DataHub v1.0.0
Release Highlights
DataHub v1.0.0 is packed with exciting updates, including:
- A completely redesigned user experience focused on simplified navigation and a visually stunning interface.
- Unified support for Data & AI, including AI Model Group Versions, AI Model Lineage, Model Stats, and Experiment/Run ingestion.
- DataHub Iceberg Catalog, allowing users to manage Iceberg tables directly from DataHub.
Read the blog post here!
Changelog
New User Interface: Putting Usability First
With a completely re-designed user interface, DataHub v1.0 represents a fundamental rethinking of how users interact with their metadata and data assets. The new experience includes:
- Intuitive Platform-Based Navigation - Hierarchically browse data by database and schema in Snowflake, BigQuery, Redshift, Databricks, and more. Combine hierarchical navigation with filtering by data owners, domain, tags, and glossary terms to find the right data fast.
- Seamless Lineage Exploration - Our reimagined lineage view features multi-level expansion, name-based search, and column-level visibility, making it easier than ever to understand data relationships and impact.

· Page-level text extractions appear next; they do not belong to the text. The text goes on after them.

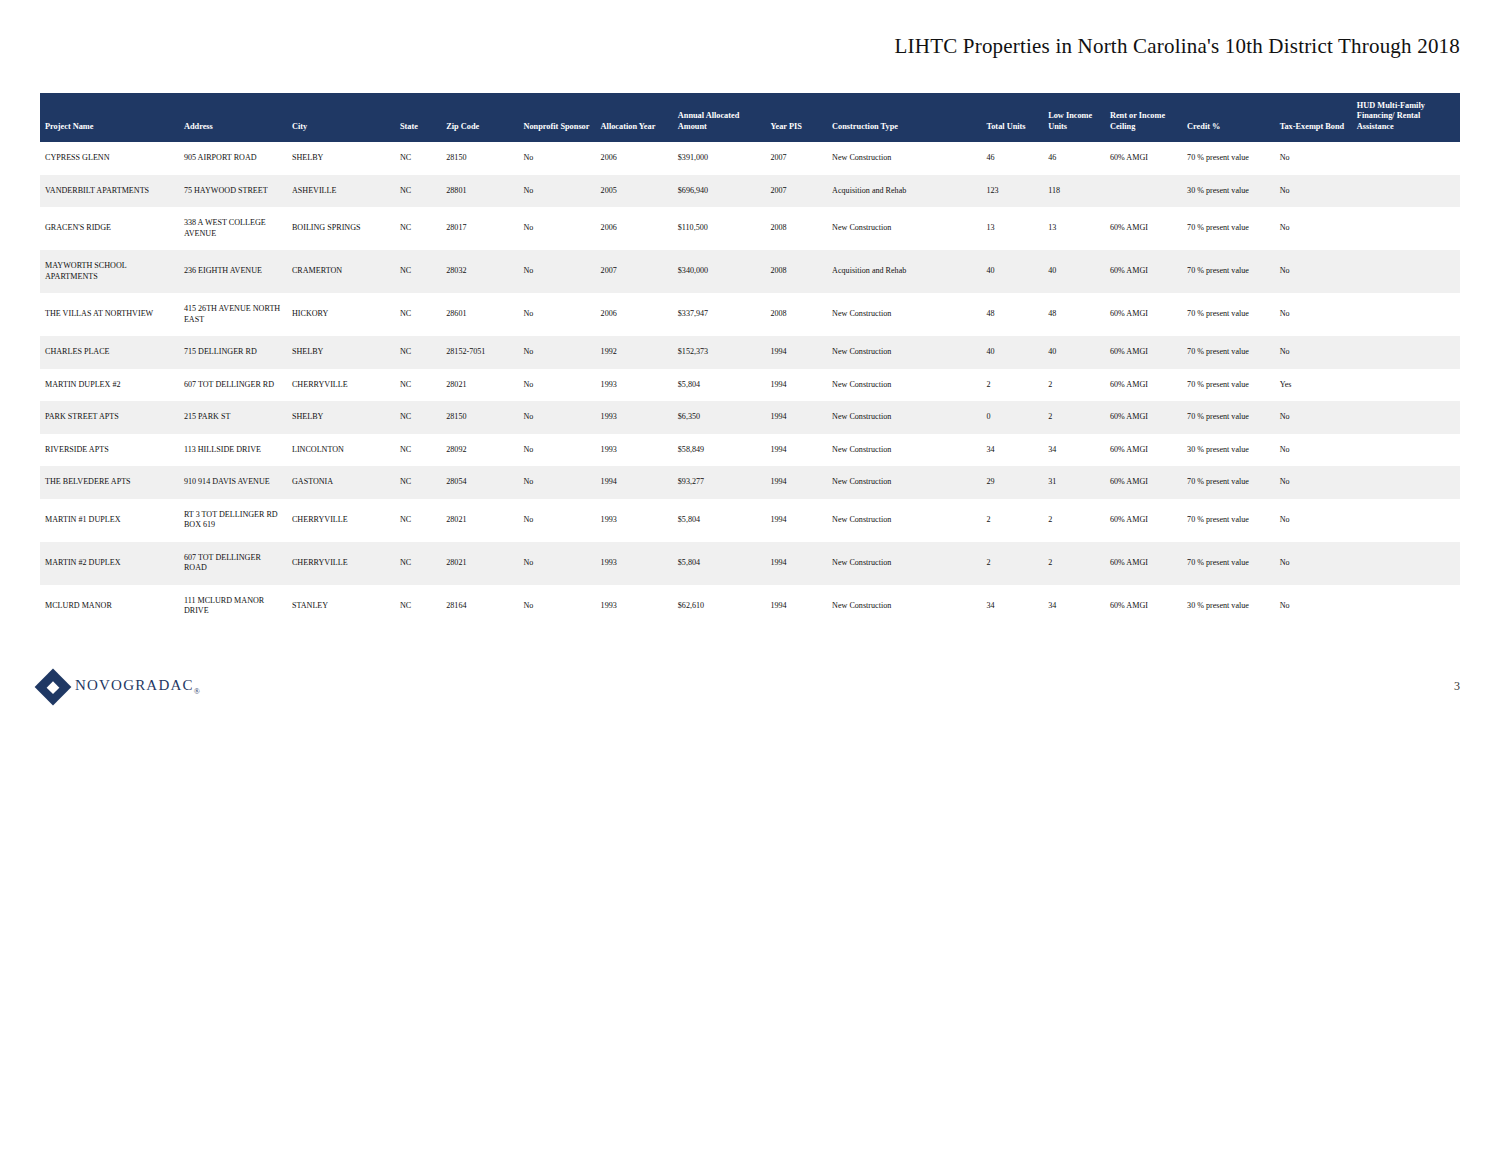LIHTC Properties in North Carolina's 10th District Through 2018
| Project Name | Address | City | State | Zip Code | Nonprofit Sponsor | Allocation Year | Annual Allocated Amount | Year PIS | Construction Type | Total Units | Low Income Units | Rent or Income Ceiling | Credit % | Tax-Exempt Bond | HUD Multi-Family Financing/ Rental Assistance |
| --- | --- | --- | --- | --- | --- | --- | --- | --- | --- | --- | --- | --- | --- | --- | --- |
| CYPRESS GLENN | 905 AIRPORT ROAD | SHELBY | NC | 28150 | No | 2006 | $391,000 | 2007 | New Construction | 46 | 46 | 60% AMGI | 70 % present value | No | |
| VANDERBILT APARTMENTS | 75 HAYWOOD STREET | ASHEVILLE | NC | 28801 | No | 2005 | $696,940 | 2007 | Acquisition and Rehab | 123 | 118 | | 30 % present value | No | |
| GRACEN'S RIDGE | 338 A WEST COLLEGE AVENUE | BOILING SPRINGS | NC | 28017 | No | 2006 | $110,500 | 2008 | New Construction | 13 | 13 | 60% AMGI | 70 % present value | No | |
| MAYWORTH SCHOOL APARTMENTS | 236 EIGHTH AVENUE | CRAMERTON | NC | 28032 | No | 2007 | $340,000 | 2008 | Acquisition and Rehab | 40 | 40 | 60% AMGI | 70 % present value | No | |
| THE VILLAS AT NORTHVIEW | 415 26TH AVENUE NORTH EAST | HICKORY | NC | 28601 | No | 2006 | $337,947 | 2008 | New Construction | 48 | 48 | 60% AMGI | 70 % present value | No | |
| CHARLES PLACE | 715 DELLINGER RD | SHELBY | NC | 28152-7051 | No | 1992 | $152,373 | 1994 | New Construction | 40 | 40 | 60% AMGI | 70 % present value | No | |
| MARTIN DUPLEX #2 | 607 TOT DELLINGER RD | CHERRYVILLE | NC | 28021 | No | 1993 | $5,804 | 1994 | New Construction | 2 | 2 | 60% AMGI | 70 % present value | Yes | |
| PARK STREET APTS | 215 PARK ST | SHELBY | NC | 28150 | No | 1993 | $6,350 | 1994 | New Construction | 0 | 2 | 60% AMGI | 70 % present value | No | |
| RIVERSIDE APTS | 113 HILLSIDE DRIVE | LINCOLNTON | NC | 28092 | No | 1993 | $58,849 | 1994 | New Construction | 34 | 34 | 60% AMGI | 30 % present value | No | |
| THE BELVEDERE APTS | 910 914 DAVIS AVENUE | GASTONIA | NC | 28054 | No | 1994 | $93,277 | 1994 | New Construction | 29 | 31 | 60% AMGI | 70 % present value | No | |
| MARTIN #1 DUPLEX | RT 3 TOT DELLINGER RD BOX 619 | CHERRYVILLE | NC | 28021 | No | 1993 | $5,804 | 1994 | New Construction | 2 | 2 | 60% AMGI | 70 % present value | No | |
| MARTIN #2 DUPLEX | 607 TOT DELLINGER ROAD | CHERRYVILLE | NC | 28021 | No | 1993 | $5,804 | 1994 | New Construction | 2 | 2 | 60% AMGI | 70 % present value | No | |
| MCLURD MANOR | 111 MCLURD MANOR DRIVE | STANLEY | NC | 28164 | No | 1993 | $62,610 | 1994 | New Construction | 34 | 34 | 60% AMGI | 30 % present value | No | |
NOVOGRADAC®
3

- Integrated Data Quality - Make confident decisions with deeply integrated quality signals throughout the platform, helping you quickly identify and trust reliable data assets.
DataHub Admins can enable the new UI for all users by setting the THEME_V2_DEFAULT
environment variable to true
; until then, Users can opt into the new experience by navigating to Settings > Appearance > Try New User Experience.
Comprehensive AI Asset Support: Unifying Data and AI
DataHub v1.0 treats AI assets as first-class citizens within the data ecosystem, allowing users to track their entire data-to-AI pipeline in one place.
- Unified Search and Discovery: Seamlessly search across models, model groups, and traditional data assets in one unified interface.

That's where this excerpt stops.